Il testo integrale (disponibile a questo link) ci dice che sono 373 i Centri antiviolenza (Cav) e 431 le Case rifugio presenti nel nostro Paese. Si tratta di un dato in aumento rispetto agli anni precedenti, ed è in aumento anche la loro utenza.
Sono ben 34.500 le donne che si sono rivolte ai Cav e 21.252 di queste ha figli (il 61,6 per cento del totale).
La sintesi dei risultati dell’indagine sono contenuti nella scheda riassuntiva pubblicata nel sito dell’Istituto Nazionale di Statistica (disponibile questo link).
Manca la rilevazione dei dati disaggregati anche per la disabilità della vittima. E quindi diventa difficile descrivere compiutamente il fenomeno della violenza che esse subiscono. Né si può quindi fare prevenzione, né predisporre politiche e servizi adeguati alle loro caratteristiche ed esigenze.
Genere, età e nazionalità delle vittime sono sempre rilevate, mentre la disabilità no. E neppure figurano le peculiari forme di violenza subite dalle persone con disabilità come ad esempio l’uso improprio dei farmaci, diverse forme di coercizione riproduttiva.

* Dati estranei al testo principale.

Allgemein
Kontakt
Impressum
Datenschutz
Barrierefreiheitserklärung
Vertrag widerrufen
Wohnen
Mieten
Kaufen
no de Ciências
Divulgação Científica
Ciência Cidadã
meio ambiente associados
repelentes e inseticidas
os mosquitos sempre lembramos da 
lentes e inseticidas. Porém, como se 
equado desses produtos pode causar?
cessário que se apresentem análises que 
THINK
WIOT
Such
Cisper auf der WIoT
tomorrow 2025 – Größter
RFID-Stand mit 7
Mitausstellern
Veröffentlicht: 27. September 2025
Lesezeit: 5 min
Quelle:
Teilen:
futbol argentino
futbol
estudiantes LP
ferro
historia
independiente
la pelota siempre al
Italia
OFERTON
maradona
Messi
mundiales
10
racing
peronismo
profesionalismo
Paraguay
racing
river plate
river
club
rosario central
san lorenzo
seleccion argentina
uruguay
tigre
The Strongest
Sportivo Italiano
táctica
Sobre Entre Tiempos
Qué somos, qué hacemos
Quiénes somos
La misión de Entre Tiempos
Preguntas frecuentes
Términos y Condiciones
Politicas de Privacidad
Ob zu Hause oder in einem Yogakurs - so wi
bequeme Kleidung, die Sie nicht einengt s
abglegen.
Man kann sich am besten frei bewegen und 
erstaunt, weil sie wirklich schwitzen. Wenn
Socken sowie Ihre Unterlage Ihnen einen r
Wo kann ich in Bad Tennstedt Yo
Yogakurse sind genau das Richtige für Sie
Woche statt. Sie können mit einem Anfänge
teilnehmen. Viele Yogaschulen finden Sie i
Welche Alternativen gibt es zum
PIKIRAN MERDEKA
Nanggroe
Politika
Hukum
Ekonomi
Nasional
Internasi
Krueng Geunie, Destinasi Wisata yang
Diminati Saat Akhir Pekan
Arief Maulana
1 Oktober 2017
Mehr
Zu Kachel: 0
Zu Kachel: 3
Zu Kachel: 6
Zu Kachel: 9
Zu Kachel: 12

Ancora: balza inoltre agli occhi come tra le figure professionali coinvolte nei servizi antiviolenza vi sia quella delle mediatrici culturali, ma non risultano figure professionali specifiche a supporto delle donne con disabilità. Non ci sono interpreti della lingua dei segni, per fare un esempio.
Barriere architettoniche
La Tavola 21 rileva la presenza in 170 Case rifugio (50,4 per cento) di misure per il superamento delle barriere architettoniche (dati relativi all’anno 2021). Mentre si rileva la loro assenza in 167 di esse (49,6 per cento). Dalla Tavola 23 si può leggere come 309 Case rifugio (pari al 95,6 per cento) si sono dotate di una carta dei servizi anche se però non è rilevata l’accessibilità delle informazioni.
Si sa come sia in corso un progetto di adeguamento di tale strumentazione, ma certo è che né l’Istat, né la politica si siano ancora posti tale questione.